Yesterday, in a long-buried collection of file folders, I found some papers of my father's that were written during those last painful years when he was a widower. Some of the pages comprise a "commonplace" book, the theme of which is, 'why am I still alive when my wife is dead?' In addition to the lamentations, there are two anomalous paragraphs of reminiscence -- constituting the sum of my father's known autobiographical writings. For the benefit and edification of my own children and grandchildren and family, I now put these writings on the record.

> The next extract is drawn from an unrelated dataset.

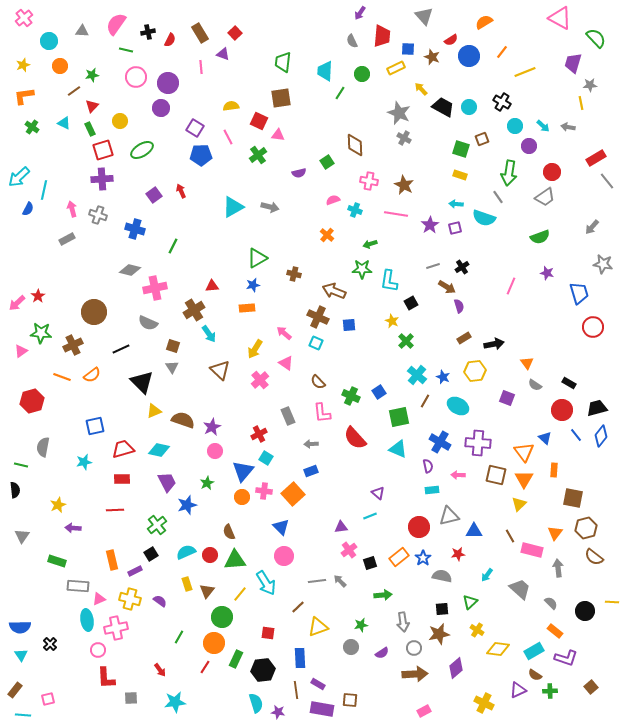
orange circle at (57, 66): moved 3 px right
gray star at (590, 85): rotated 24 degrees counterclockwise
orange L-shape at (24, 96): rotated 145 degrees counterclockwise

My father writes: "My maternal grandmother was a thin, almost gaunt woman about 5 ft 5 inches tall. Although I am sure she loved all her children & grandchildren, I cannot remember her ever showing any overt sign of affection. We children always knew when grandma was to visit us. My mother would go into a frenzy of housecleaning. All the curtains would be washed and re-hung; the kitchen floors scrubbed and the silverware washed and polished. Her [i.e. my father's grandmother's] face was unwrinkled, the skin drawn tightly. Her most dominant feature was her eyes, piercing, direct, demanding. There would be Grandma, wearing a little hat, glancing around the room while she slowly took off her gloves. If she was satisfied with what she saw, she would give a little nod as if to say, 'well done.' We would all relax."

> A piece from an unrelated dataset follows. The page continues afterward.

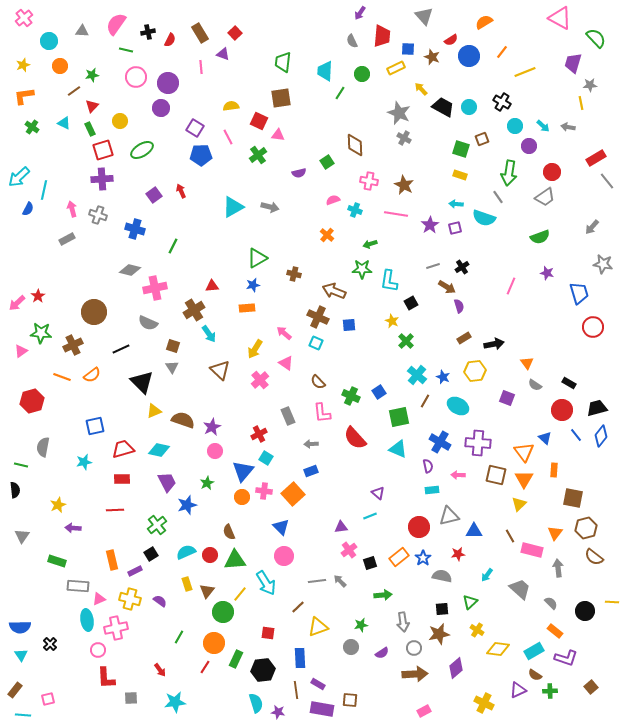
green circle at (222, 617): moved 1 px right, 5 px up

A historical footnote: my grandparents came to this continent in about 1895 and the events that my father remembers are all turn-of-the-century and pre-WWI.
Until I uncovered this paragraph, I thought my grandparents came to North America on their own. I did not know that they were accompanied by this formidable great-grandmother. Although she herself was long gone when I came on the stage, I certainly encountered those piercing black eyes in other faces, my father's in particular. I wonder why my father (who was born in 1904) never wentioned his grandmother to me -- she certainly made an impression that lasted to the end of his life. Come to think of it, why the heck was my family so entirely tight-lipped about their ancestry?
But wait. There's more.
"My grandparents (that would be the ferocious grandmother and her equally unknown-to-me husband), had 5 children, 4 daughters and one son. There were born to their children in a space of 10 years, 18 grandchildren. Each one of these children were delivered at home. My grandmother attended every one of these births. About 2 weeks before the expected date of birth, my grandmother would appear wearing her little hat and gloves & carrying a small satchel; she immediately took charge of the household. The expectant mother would be freed of all household obligations."

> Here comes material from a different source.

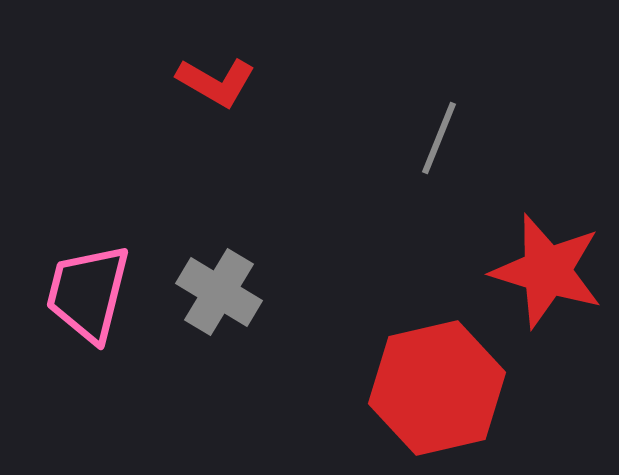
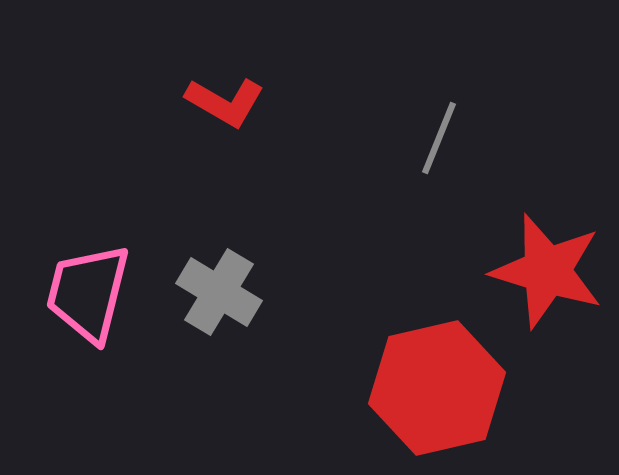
red L-shape: moved 9 px right, 20 px down
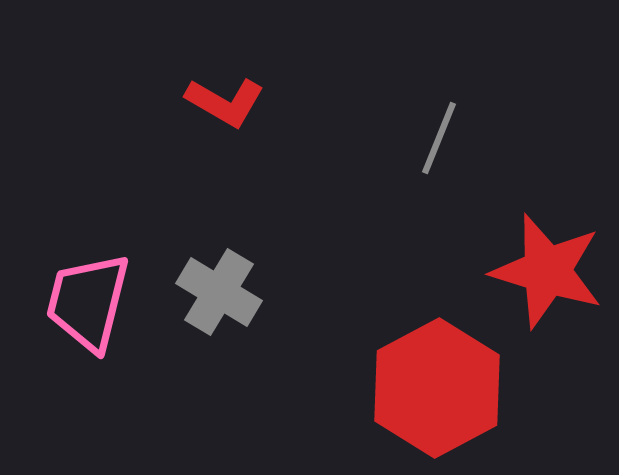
pink trapezoid: moved 9 px down
red hexagon: rotated 15 degrees counterclockwise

From this evidence it would appear that in addition to his three siblings (Max, Sol, and Molly), my father had fourteen cousins on his mother's side of the family. Why didn't I know about them? Why did I never meet a single one? Or even hear their names? Or the names of their progeny, if there were any?
Also in my father's hand, scribbled in a corner of the paper, is a calculation: Mom - 4, Manya - 6, Nadya - 3, Mary - 2, Maris (or Saris, or Norris) -3. And then the sum: 18.
So, children and children's children and collateral descendants, you now understand a piece of the family history.
And readers: if there's anyone out there in internetland who had a strong, perhaps dictatorial great or great-great or great-great-great grandmother who came to assist at births armed with a satchel, a little hat and memorable black eyes (first name unknown but surnamed Hessel), and who knows that his or her ancestry includes a woman whose maiden name was Mary Hessel or Manya Hessel or Nadya Hessel, or if there's someone who's descended from Noris or Moris or Saris Hessel, hey, cuz, take a moment and add a comment to this entry and I'll get right back to you.
How fascinating, and what a shame those are the only two paragraphs he wrote. Would it be possible to track down Manya, Nadya et al through school, marriage or death certificates?
My own father at 76 has started talking about his own forebears and early life much more than ever before. At a funeral last year he told me about the day his own father died, when he was 6 years old. A sad and moving story that he'd never told any of his children before.
My father grew up in 20th century Essex, but in many ways it sounds like the dim and distant pre-industrial past.